The film is pretty decent overall; it is successful in its cinematography and editing, it looks good and the atmosphere of Larsson’s trilogy is set well. In addition, the performances are commendable, especially Noomi Rapace as Lisbeth Salander, and boxer Paolo Roberto playing himself. However, there are several aspects of the film’s plot which stray from the book; while some are due to the compacting of Larsson’s expansive story into 130 minutes, others are not as understandable and may distract book fans from the movie’s plight. The following information may contain spoilers.

  1. The film features very little from the first two parts of the book, but as those sections had little to do with the main plot, and were more focused on Lisbeth’s travelling and return to Sweden, this is understandable. While it would have been nice to visualise everything Larrson wrote, it is simply impossible to fit everything in, and unrelated parts, no matter how interesting, are usually sacrificed in adaptations.
  2. For similar reasons, the audience is unable to get to know Dag and Mia, whilst they are featured predominantly in the early sections of the book.

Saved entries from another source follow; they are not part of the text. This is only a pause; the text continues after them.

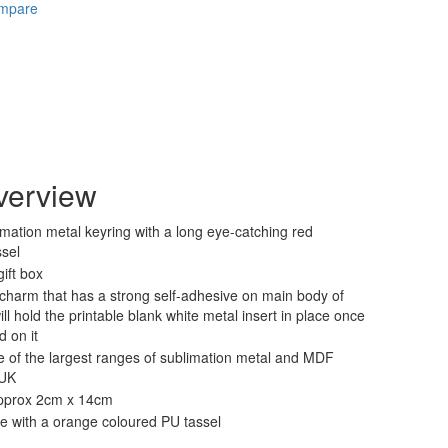
ompare
verview
mation metal keyring with a long eye-catching red
ssel
ift box
charm that has a strong self-adhesive on main body of
ll hold the printable blank white metal insert in place once
d on it
 of the largest ranges of sublimation metal and MDF
 UK
pprox 2cm x 14cm
le with a orange coloured PU tassel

  3. Unfortunately, there is little focus on Lisbeth’s hacking; while the film does portray Salander hacking into and observing the computers of Blomkvist, her guardian Bjurman and others, her skill takes a back seat and the film ultimately suffers from it. Lisbeth is very skilled at researching and hacking and she uses it extensively in the book, the omission in the film just undermines her intelligence and talent.
  4. As for Lisbeth, she is way too forward and willing to communicate in the adaptation; Larsson’s Lisbeth is stubborn, she will not do anything she does not want to do, even if it is for her own good. Salander is very cryptic, and because of this, Blomkvist is left pondering over her innocence for most of the book, whereas in the film she tells him pretty much straight away that she did not commit the murders. This arguably betrays the character of the extremely stubborn and socially awkward Lisbeth, and while some may not mind the slight change in personality, which may have been used to quicken the pace of the plot, Salander does seem very different.

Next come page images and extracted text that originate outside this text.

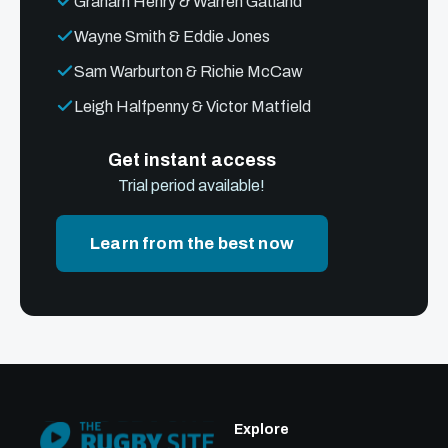
Graham Henry & Warren Gatland
Wayne Smith & Eddie Jones
Sam Warburton & Richie McCaw
Leigh Halfpenny & Victor Matfield
Get instant access
Trial period available!
Learn from the best now
Explore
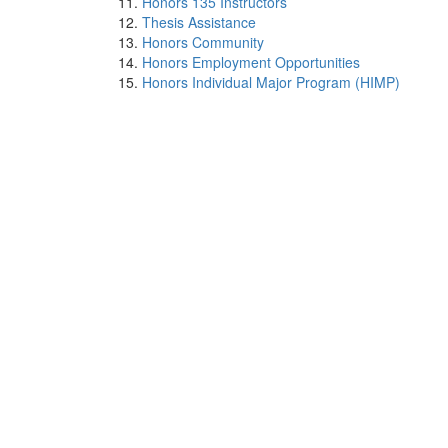
Honors 135 Instructors
Thesis Assistance
Honors Community
Honors Employment Opportunities
Honors Individual Major Program (HIMP)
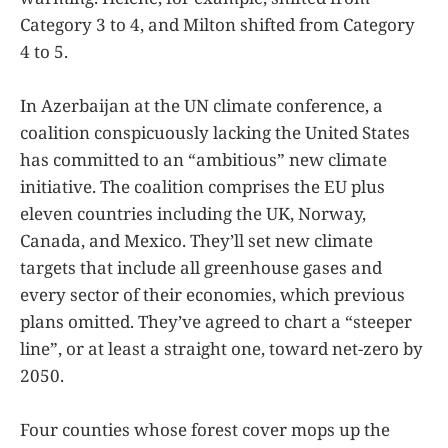
Category 3 to 4, and Milton shifted from Category
4 to 5.
In Azerbaijan at the UN climate conference, a
coalition conspicuously lacking the United States
has committed to an “ambitious” new climate
initiative. The coalition comprises the EU plus
eleven countries including the UK, Norway,
Canada, and Mexico. They’ll set new climate
targets that include all greenhouse gases and
every sector of their economies, which previous
plans omitted. They’ve agreed to chart a “steeper
line”, or at least a straight one, toward net-zero by
2050.
Four counties whose forest cover mops up the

  5. Another slightly concerning change is the absence of police; they are rarely seen, appear to be doing very little and are portrayed as idiots. While some police officers in the book are sexist pigs, convinced that Lisbeth is simply a psychotic ‘whore’ who went on a murderous rampage, there are two officers, Jan Bublanski and Sonja Modig, who are fair, respectable and simply looking for the truth. In the film Mikael dismisses them as useless, and they are never fully developed past their original suspicions of Salander’s involvement in the murders. The film fails to portray their important roles in the investigation, and instead, leaves it up to Blomkvist to discover the truth.
  6. Mikael Blomkvist is exhausted, shocked and grieving after discovering two of his friends dead in their apartment; he spends the next few weeks juggling responsibilities at his magazine and the investigation, and he is extremely stressed as a result. However, in the film Mikael appears fine, only a tad upset and full of energy, it would have complimented the film to echo Larsson’s realistic and dramatic representation of Blomkvist.
  7. The epic fight scene between Paolo Roberto, Miriam Wu and the Blond Giant is disappointing; the fight is an important part of the book, Paolo follows the Blond Giant, who has just kidnapped Miriam Wu, into a warehouse and a fist fight ensues. The Giant appears to have trained in boxing, but he cannot evade and dodge Paolo’s hits, however, he does not feel a thing. Unable to get the Blond down, Roberto and Wu continue to beat him, but it is a plank of wood to his head that finally knocks him out. In the film, the Giant defeats Roberto and Wu and sets the warehouse on fire; he then leaves not knowing that they have escaped. The choice to completely butcher Larsson’s epic fight and turn it into an underwhelming, Hollywood-inspired case of ‘the bad guy cannot be defeated’ is boring, uninspired and prompts anger among fans of the book.
In Conclusion

The Girl Who Played With Fire is a great book, and it’s adaptation is decent enough; however, it does not handle Stieg Larsson’s expansive amount of information and story as well as it could have.